-- ASSIGNMENT --
Show each line of the listing that contains the string "chart". Case matters.

-- MATERIALS PROVIDED --
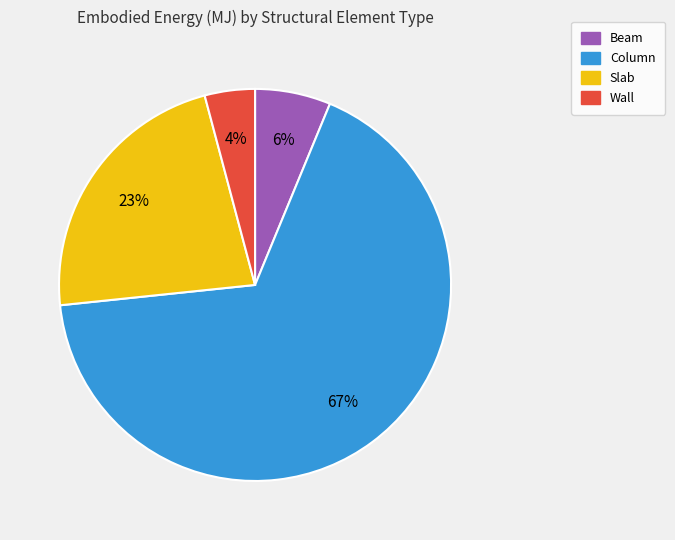

To the nearest percent, what percentage of the pie is Column?

67%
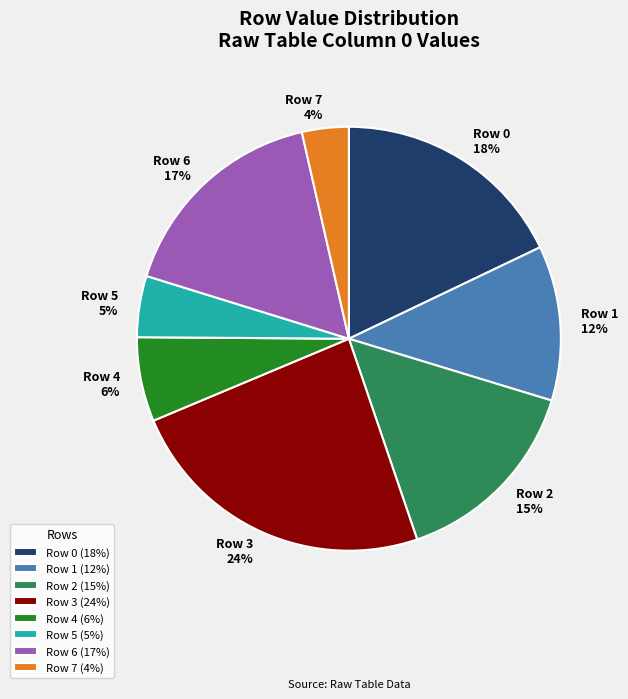

What is the smallest slice in the pie chart?

Row 7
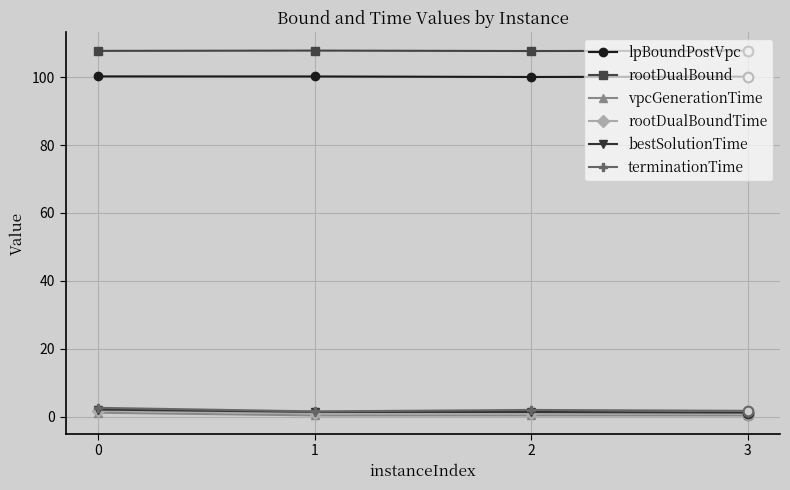

True or false: rootDualBound and terminationTime intersect in this chart.

False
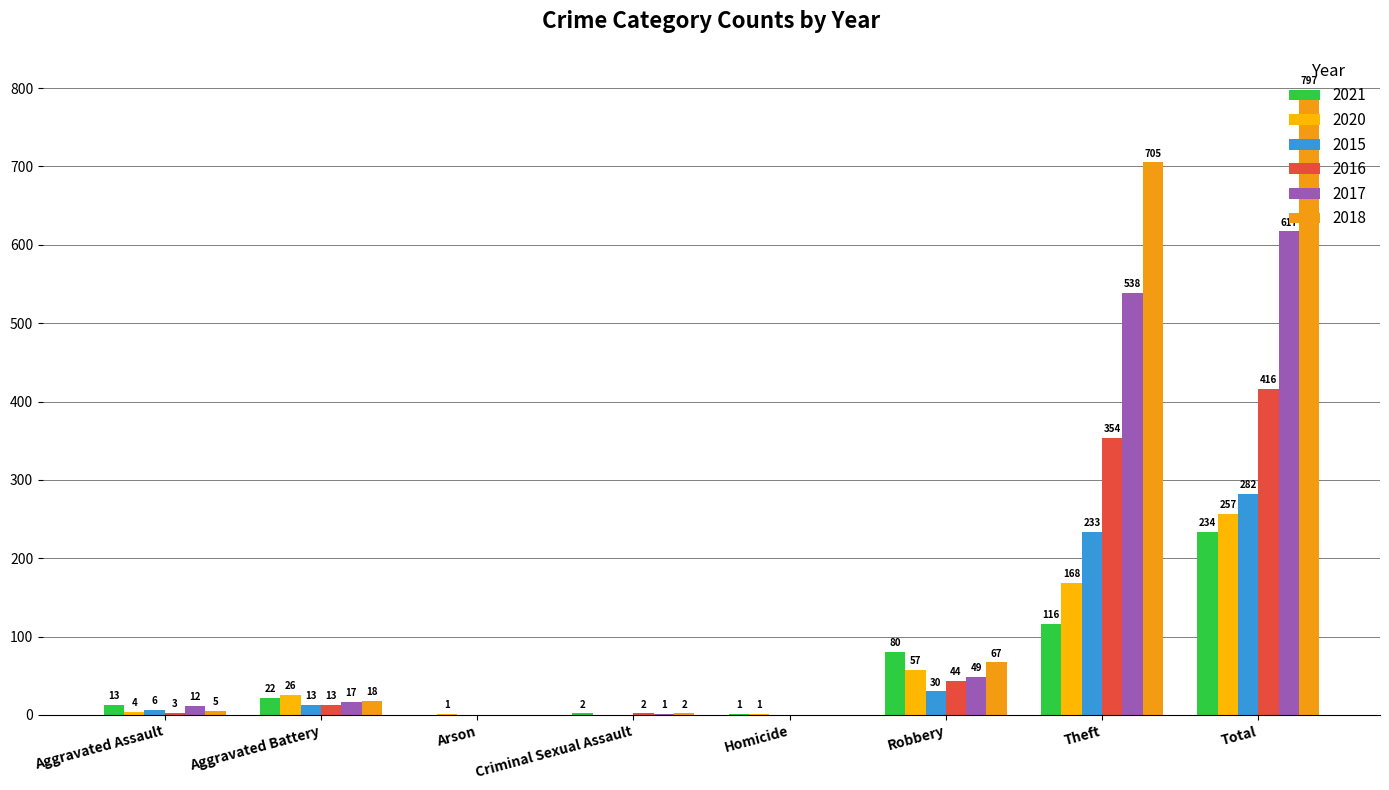

How many groups of bars are there?

8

-- ANSWER --
What is the smallest slice in the pie chart?
True or false: rootDualBound and terminationTime intersect in this chart.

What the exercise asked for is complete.